## Texto de estudo:
_ _ _ _
No campo ideacional, a burguesia industrial como um todo não fazia perenemente oposição ao intervencionismo estatal, não sendo, portanto, àquele tempo, o liberalismo, uma bandeira que lhe fosse tão cara — o assunto, entretanto, era objeto de contenda entre industrialistas, especialmente pela posição liberalista dos quadros da FIRJ (após a saída de Euvaldo Lodi, que era muito próximo ao Governo). Ademais, ainda nesse campo, era de praxe da oposição tentar associar o Governo ao comunismo desde que João Goulart foi nomeado como Ministro do Trabalho, Indústria e Comércio. Porém, no momento de crise, todas essas bandeiras ideológicas eram utilizadas contra o Governo Vargas.

A única medida efetiva de Vargas para contra-atacar no campo político-ideológico era justamente o aumento do salário mínimo. Vianna contrapõe-se à visão adotada por Boito Jr. (1982), considerando que a mesma não prescinde de uma radicalização nacionalista do Governo Vargas, que, de fato, não ocorreu. Essa crítica a Boito Jr. é exagerada, ou melhor, insuficiente para dissolver a ideia de que o golpe sobre Getúlio foi consequência das contradições inerentes à contraposição entre as burguesias comercial e industrial e entre a burguesia e a classe trabalhadora. Por outro lado, a crítica complementa a tese de Boito Jr. ao introduzir a figura de Vargas. A figura do Presidente incorpora à interpretação dos acontecimentos pela burguesia industrial alguém obstinado por manter-se no poder (como no Estado Novo, que durou quinze anos) e capaz de adotar, em uma canetada (LEOPOLDI, 200079), posicionamentos contrários a essa classe (e de cunho popular). Assim, transferem-se as questões para a pessoa de Vargas, questionando-se o “seu” regime e colocando a crise institucional nos ombros dele: “no final, não era mais a legitimidade do Governo que estava em questão, mas a figura de seu principal mandatário. É em Vargas que se concentram os esforços de revisão política, transformando-o em fonte de todas as desavenças” (D’ARAÚJO, 1992b, p. 190).
_ _ _ _
(Dados de origem)

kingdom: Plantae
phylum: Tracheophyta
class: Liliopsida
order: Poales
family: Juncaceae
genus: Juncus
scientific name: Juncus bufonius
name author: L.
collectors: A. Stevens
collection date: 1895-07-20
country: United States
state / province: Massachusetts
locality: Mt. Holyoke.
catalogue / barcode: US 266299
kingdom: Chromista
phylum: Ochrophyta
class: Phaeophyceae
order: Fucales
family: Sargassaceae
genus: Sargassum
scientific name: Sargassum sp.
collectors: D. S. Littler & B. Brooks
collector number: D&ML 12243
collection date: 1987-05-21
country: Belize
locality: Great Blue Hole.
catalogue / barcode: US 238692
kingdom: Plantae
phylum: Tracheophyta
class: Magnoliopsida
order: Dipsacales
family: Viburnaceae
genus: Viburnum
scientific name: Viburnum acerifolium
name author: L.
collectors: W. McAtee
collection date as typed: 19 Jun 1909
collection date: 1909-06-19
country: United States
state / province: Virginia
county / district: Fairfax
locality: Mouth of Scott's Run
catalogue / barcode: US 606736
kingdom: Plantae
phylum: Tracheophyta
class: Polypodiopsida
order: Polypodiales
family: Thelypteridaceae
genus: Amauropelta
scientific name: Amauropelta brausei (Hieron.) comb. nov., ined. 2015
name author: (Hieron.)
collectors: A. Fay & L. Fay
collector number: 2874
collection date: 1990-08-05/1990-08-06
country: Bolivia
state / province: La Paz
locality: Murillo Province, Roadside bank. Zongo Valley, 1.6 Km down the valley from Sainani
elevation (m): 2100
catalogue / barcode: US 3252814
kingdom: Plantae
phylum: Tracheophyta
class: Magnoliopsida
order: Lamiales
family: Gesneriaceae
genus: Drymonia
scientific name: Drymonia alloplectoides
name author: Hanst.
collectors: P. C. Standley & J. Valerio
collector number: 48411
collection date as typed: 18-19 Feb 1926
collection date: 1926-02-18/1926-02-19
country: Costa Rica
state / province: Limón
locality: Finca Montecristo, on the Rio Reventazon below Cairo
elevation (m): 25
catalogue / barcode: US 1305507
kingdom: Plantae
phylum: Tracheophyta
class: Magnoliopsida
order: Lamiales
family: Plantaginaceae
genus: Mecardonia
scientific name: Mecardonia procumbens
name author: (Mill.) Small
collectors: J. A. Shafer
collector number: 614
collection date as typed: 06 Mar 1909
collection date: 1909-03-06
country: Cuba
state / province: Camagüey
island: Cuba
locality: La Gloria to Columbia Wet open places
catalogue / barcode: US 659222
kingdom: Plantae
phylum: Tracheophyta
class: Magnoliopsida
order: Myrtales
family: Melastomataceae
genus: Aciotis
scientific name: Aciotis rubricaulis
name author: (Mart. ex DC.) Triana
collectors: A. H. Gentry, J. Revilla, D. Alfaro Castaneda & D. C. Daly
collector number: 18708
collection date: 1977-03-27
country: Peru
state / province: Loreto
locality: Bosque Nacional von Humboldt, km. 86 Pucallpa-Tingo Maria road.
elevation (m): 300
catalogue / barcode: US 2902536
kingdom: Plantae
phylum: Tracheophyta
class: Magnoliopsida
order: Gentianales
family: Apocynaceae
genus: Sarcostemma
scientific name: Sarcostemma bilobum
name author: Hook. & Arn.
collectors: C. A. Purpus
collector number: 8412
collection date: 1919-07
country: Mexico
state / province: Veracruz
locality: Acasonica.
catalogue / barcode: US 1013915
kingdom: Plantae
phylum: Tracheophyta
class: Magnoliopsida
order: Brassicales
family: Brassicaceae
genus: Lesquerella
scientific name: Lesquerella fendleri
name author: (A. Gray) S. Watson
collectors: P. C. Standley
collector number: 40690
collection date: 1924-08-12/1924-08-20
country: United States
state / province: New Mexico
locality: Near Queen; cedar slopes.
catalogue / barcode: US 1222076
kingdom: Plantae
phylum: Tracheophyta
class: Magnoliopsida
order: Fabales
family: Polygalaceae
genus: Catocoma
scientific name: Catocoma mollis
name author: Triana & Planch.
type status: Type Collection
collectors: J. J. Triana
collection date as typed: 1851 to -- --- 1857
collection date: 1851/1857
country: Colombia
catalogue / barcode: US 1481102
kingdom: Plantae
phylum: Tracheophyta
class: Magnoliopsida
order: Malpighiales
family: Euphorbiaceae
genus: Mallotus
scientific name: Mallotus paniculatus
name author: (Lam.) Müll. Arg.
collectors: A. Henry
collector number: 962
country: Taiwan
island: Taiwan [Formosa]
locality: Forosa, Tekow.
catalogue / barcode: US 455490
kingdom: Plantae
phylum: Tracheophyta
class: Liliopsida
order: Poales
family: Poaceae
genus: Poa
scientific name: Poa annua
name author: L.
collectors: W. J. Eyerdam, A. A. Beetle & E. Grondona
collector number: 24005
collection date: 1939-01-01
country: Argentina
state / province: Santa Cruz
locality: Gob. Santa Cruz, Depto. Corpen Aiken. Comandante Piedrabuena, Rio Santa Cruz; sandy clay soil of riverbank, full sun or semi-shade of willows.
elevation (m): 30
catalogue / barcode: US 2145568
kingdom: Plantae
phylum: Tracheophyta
_ _ _ _
## Tarefa proposta:
De acordo com o texto sobre o Governo Vargas, qual era a única medida efetiva de Vargas para contra-atacar no campo político-ideológico? A listagem é um material à parte, sem relação com o texto.

## Resolução:
O aumento do salário mínimo.